What is expected » Copy out the records in full, word for word, without pictures.

The data »
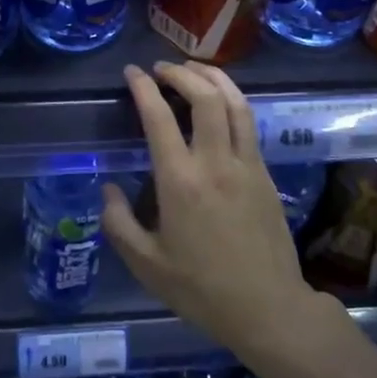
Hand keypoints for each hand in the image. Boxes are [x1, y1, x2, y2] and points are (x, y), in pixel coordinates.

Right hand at [101, 61, 322, 361]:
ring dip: (213, 78)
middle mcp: (215, 162)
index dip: (143, 87)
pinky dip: (232, 100)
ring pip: (235, 103)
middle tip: (162, 68)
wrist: (268, 309)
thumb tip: (108, 187)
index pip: (159, 117)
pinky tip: (221, 103)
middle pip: (205, 97)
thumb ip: (119, 223)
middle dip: (182, 73)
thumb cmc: (201, 289)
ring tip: (193, 70)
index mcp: (180, 182)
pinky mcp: (265, 174)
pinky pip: (248, 123)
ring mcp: (246, 165)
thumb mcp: (146, 264)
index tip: (132, 72)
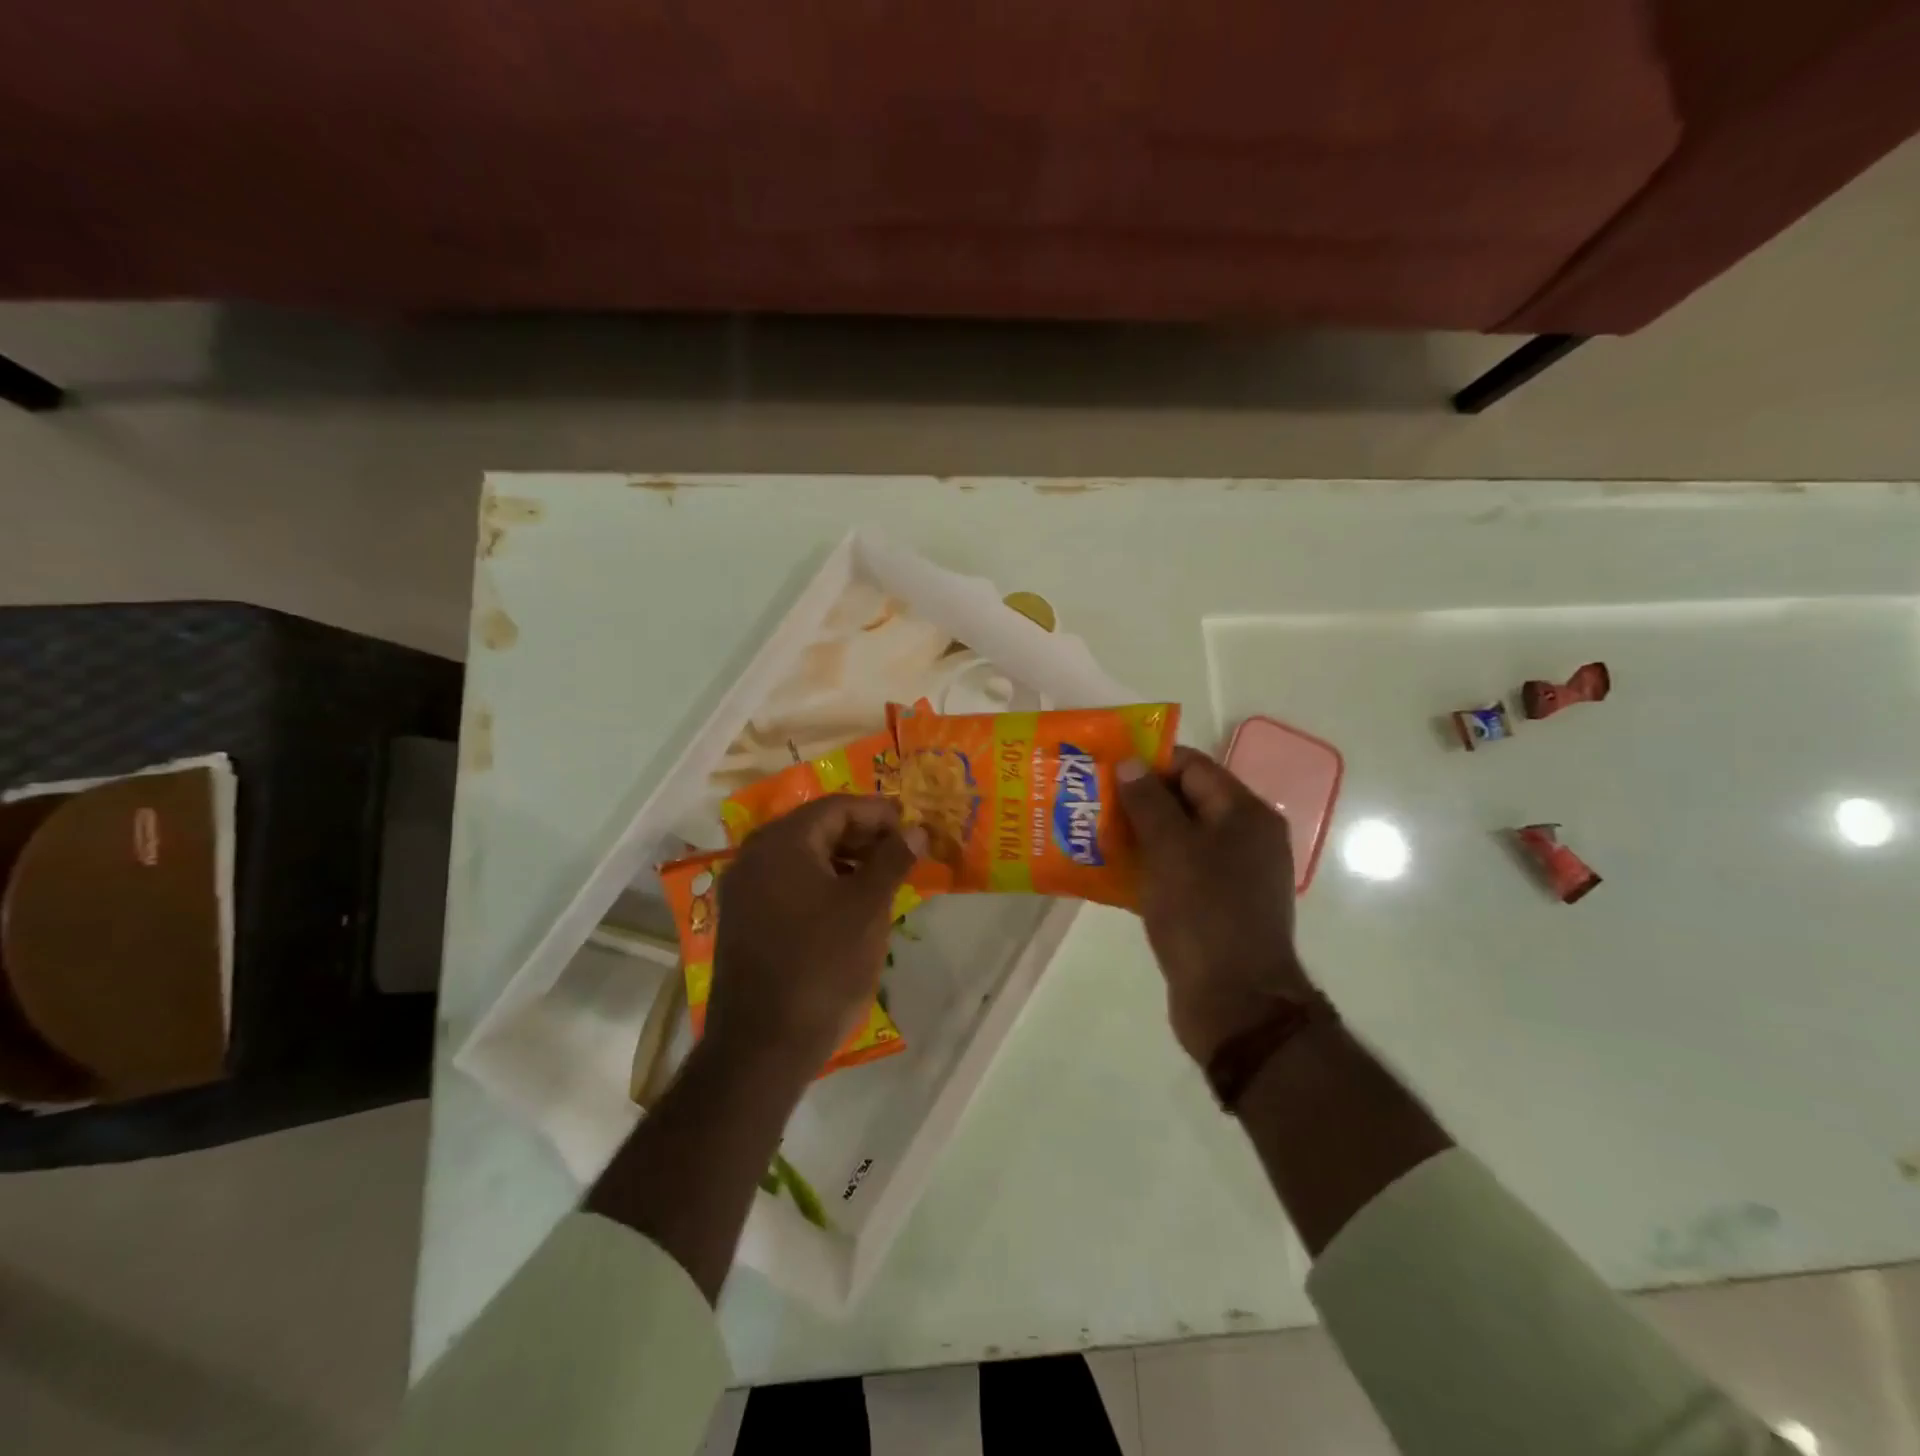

Result below »
Hand keypoints for each hand in the image. Boxes are [x1, y1, x2, y2] and points are (x, y), in pixel coordinates.

Right hand at [101, 61, 322, 361]:
ring dip: (213, 78)
middle mcp: (215, 162)
index dip: (143, 87)
pinky dip: (232, 100)
ring pip: (235, 103)
middle tip: (162, 68)
wrist: (268, 309)
thumb tip: (108, 187)
index pip: (159, 117)
pinky tip: (221, 103)
middle pip: (205, 97)
thumb ip: (119, 223)
middle dip: (182, 73)
thumb cmc: (201, 289)
ring tip: (193, 70)
index mcp: (180, 182)
pinky mcp: (265, 174)
pinky pip: (248, 123)
ring mcp: (246, 165)
thumb mcp: (146, 264)
index tip: (132, 72)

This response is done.